Page-level text extractions:
================================

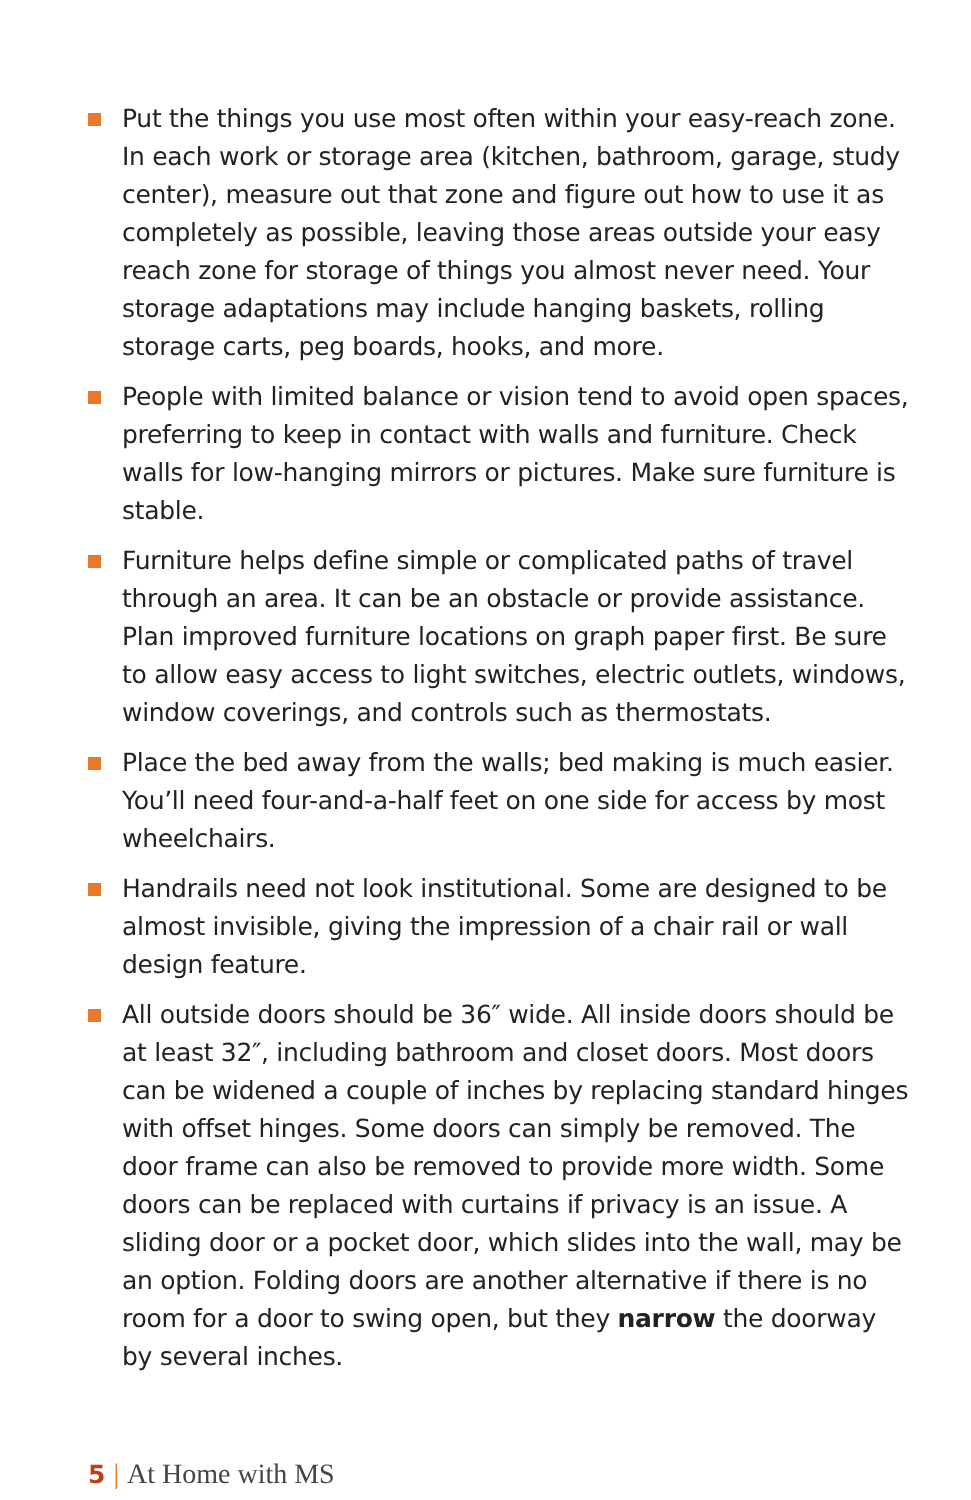Put the things you use most often within your easy-reach zone. In each work or storage area (kitchen, bathroom, garage, study center), measure out that zone and figure out how to use it as completely as possible, leaving those areas outside your easy reach zone for storage of things you almost never need. Your storage adaptations may include hanging baskets, rolling storage carts, peg boards, hooks, and more.
People with limited balance or vision tend to avoid open spaces, preferring to keep in contact with walls and furniture. Check walls for low-hanging mirrors or pictures. Make sure furniture is stable.
Furniture helps define simple or complicated paths of travel through an area. It can be an obstacle or provide assistance. Plan improved furniture locations on graph paper first. Be sure to allow easy access to light switches, electric outlets, windows, window coverings, and controls such as thermostats.
Place the bed away from the walls; bed making is much easier. You’ll need four-and-a-half feet on one side for access by most wheelchairs.
Handrails need not look institutional. Some are designed to be almost invisible, giving the impression of a chair rail or wall design feature.
All outside doors should be 36″ wide. All inside doors should be at least 32″, including bathroom and closet doors. Most doors can be widened a couple of inches by replacing standard hinges with offset hinges. Some doors can simply be removed. The door frame can also be removed to provide more width. Some doors can be replaced with curtains if privacy is an issue. A sliding door or a pocket door, which slides into the wall, may be an option. Folding doors are another alternative if there is no room for a door to swing open, but they narrow the doorway by several inches.
5 | At Home with MS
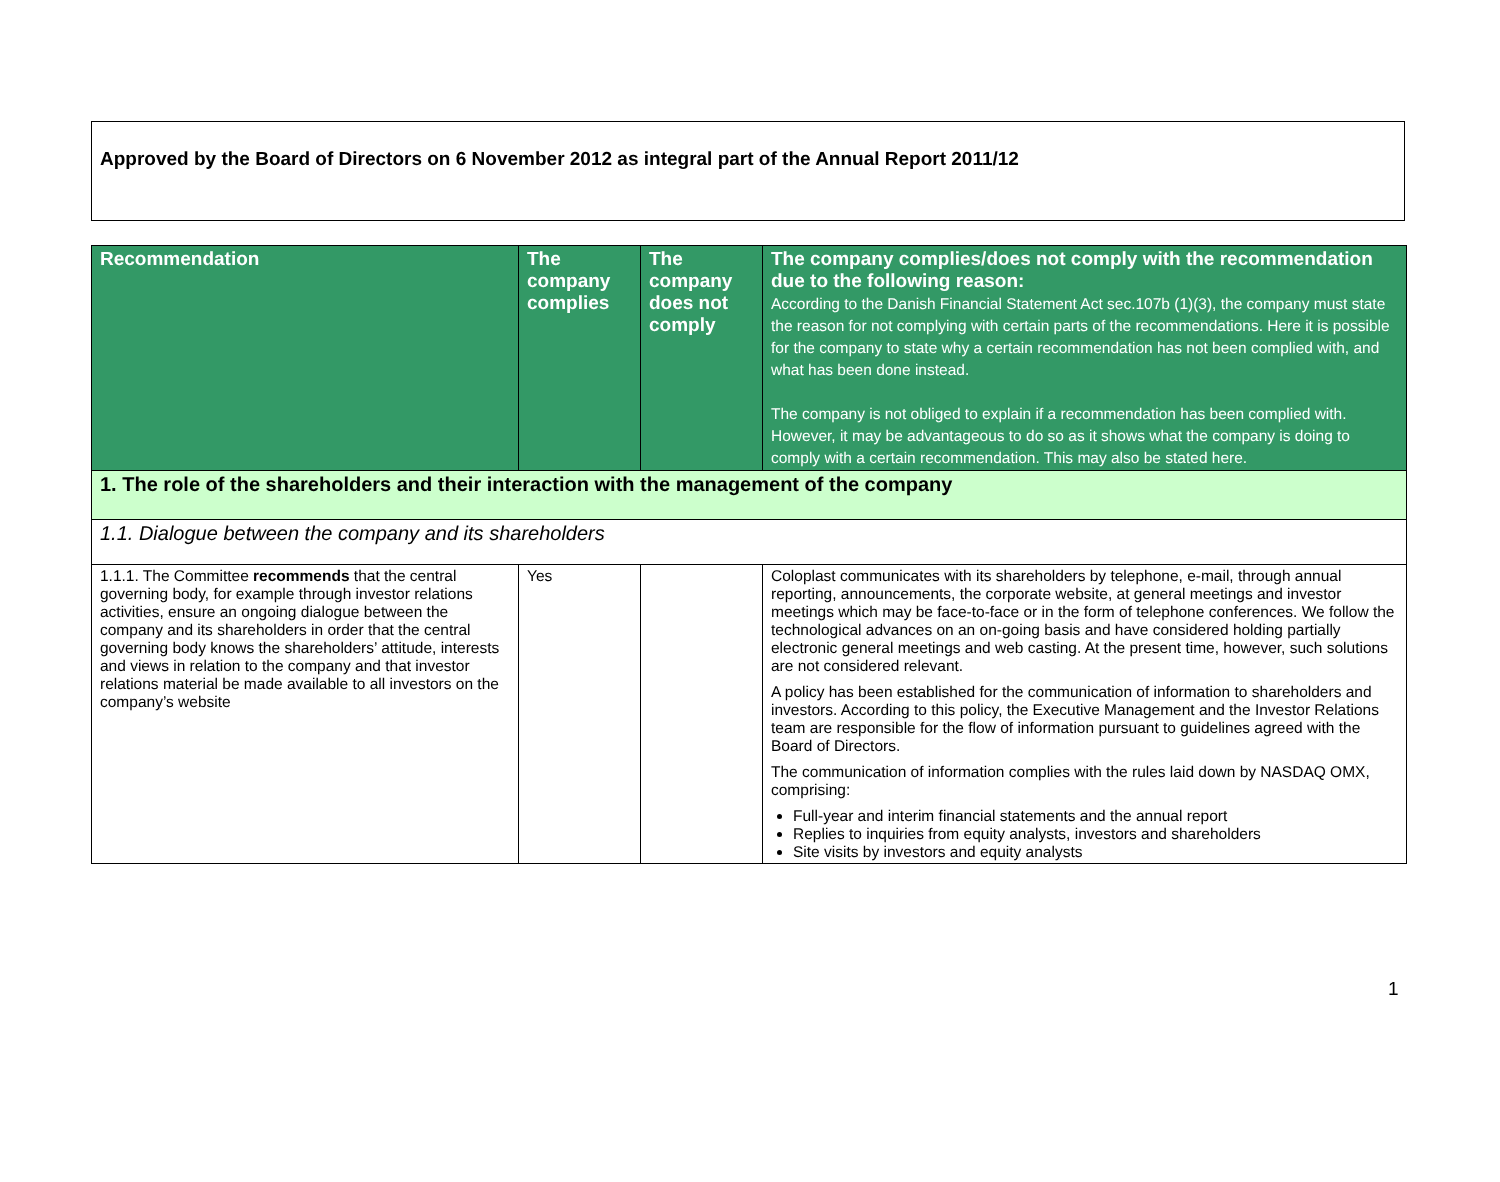Approved by the Board of Directors on 6 November 2012 as integral part of the Annual Report 2011/12
| Recommendation | The company complies | The company does not comply | The company complies/does not comply with the recommendation due to the following reason: According to the Danish Financial Statement Act sec.107b (1)(3), the company must state the reason for not complying with certain parts of the recommendations. Here it is possible for the company to state why a certain recommendation has not been complied with, and what has been done instead. The company is not obliged to explain if a recommendation has been complied with. However, it may be advantageous to do so as it shows what the company is doing to comply with a certain recommendation. This may also be stated here. |
| --- | --- | --- | --- |
| 1. The role of the shareholders and their interaction with the management of the company | | | |
| 1.1. Dialogue between the company and its shareholders | | | |
| 1.1.1. The Committee recommends that the central governing body, for example through investor relations activities, ensure an ongoing dialogue between the company and its shareholders in order that the central governing body knows the shareholders’ attitude, interests and views in relation to the company and that investor relations material be made available to all investors on the company’s website | Yes | | Coloplast communicates with its shareholders by telephone, e-mail, through annual reporting, announcements, the corporate website, at general meetings and investor meetings which may be face-to-face or in the form of telephone conferences. We follow the technological advances on an on-going basis and have considered holding partially electronic general meetings and web casting. At the present time, however, such solutions are not considered relevant. A policy has been established for the communication of information to shareholders and investors. According to this policy, the Executive Management and the Investor Relations team are responsible for the flow of information pursuant to guidelines agreed with the Board of Directors. The communication of information complies with the rules laid down by NASDAQ OMX, comprising: Full-year and interim financial statements and the annual report Replies to inquiries from equity analysts, investors and shareholders Site visits by investors and equity analysts |
1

================================

> _Assignment_: Only the pictures are to be excluded; all other parts of the records above are to be given exactly.

> _Task output_:
Put the things you use most often within your easy-reach zone. In each work or storage area (kitchen, bathroom, garage, study center), measure out that zone and figure out how to use it as completely as possible, leaving those areas outside your easy reach zone for storage of things you almost never need. Your storage adaptations may include hanging baskets, rolling storage carts, peg boards, hooks, and more.
People with limited balance or vision tend to avoid open spaces, preferring to keep in contact with walls and furniture. Check walls for low-hanging mirrors or pictures. Make sure furniture is stable.
Furniture helps define simple or complicated paths of travel through an area. It can be an obstacle or provide assistance. Plan improved furniture locations on graph paper first. Be sure to allow easy access to light switches, electric outlets, windows, window coverings, and controls such as thermostats.
Place the bed away from the walls; bed making is much easier. You’ll need four-and-a-half feet on one side for access by most wheelchairs.
Handrails need not look institutional. Some are designed to be almost invisible, giving the impression of a chair rail or wall design feature.
All outside doors should be 36″ wide. All inside doors should be at least 32″, including bathroom and closet doors. Most doors can be widened a couple of inches by replacing standard hinges with offset hinges. Some doors can simply be removed. The door frame can also be removed to provide more width. Some doors can be replaced with curtains if privacy is an issue. A sliding door or a pocket door, which slides into the wall, may be an option. Folding doors are another alternative if there is no room for a door to swing open, but they narrow the doorway by several inches.
5 | At Home with MS
Approved by the Board of Directors on 6 November 2012 as integral part of the Annual Report 2011/12
| Recommendation | The company complies | The company does not comply | The company complies/does not comply with the recommendation due to the following reason: According to the Danish Financial Statement Act sec.107b (1)(3), the company must state the reason for not complying with certain parts of the recommendations. Here it is possible for the company to state why a certain recommendation has not been complied with, and what has been done instead. The company is not obliged to explain if a recommendation has been complied with. However, it may be advantageous to do so as it shows what the company is doing to comply with a certain recommendation. This may also be stated here. |
| --- | --- | --- | --- |
| 1. The role of the shareholders and their interaction with the management of the company | | | |
| 1.1. Dialogue between the company and its shareholders | | | |
| 1.1.1. The Committee recommends that the central governing body, for example through investor relations activities, ensure an ongoing dialogue between the company and its shareholders in order that the central governing body knows the shareholders’ attitude, interests and views in relation to the company and that investor relations material be made available to all investors on the company’s website | Yes | | Coloplast communicates with its shareholders by telephone, e-mail, through annual reporting, announcements, the corporate website, at general meetings and investor meetings which may be face-to-face or in the form of telephone conferences. We follow the technological advances on an on-going basis and have considered holding partially electronic general meetings and web casting. At the present time, however, such solutions are not considered relevant. A policy has been established for the communication of information to shareholders and investors. According to this policy, the Executive Management and the Investor Relations team are responsible for the flow of information pursuant to guidelines agreed with the Board of Directors. The communication of information complies with the rules laid down by NASDAQ OMX, comprising: Full-year and interim financial statements and the annual report Replies to inquiries from equity analysts, investors and shareholders Site visits by investors and equity analysts |
1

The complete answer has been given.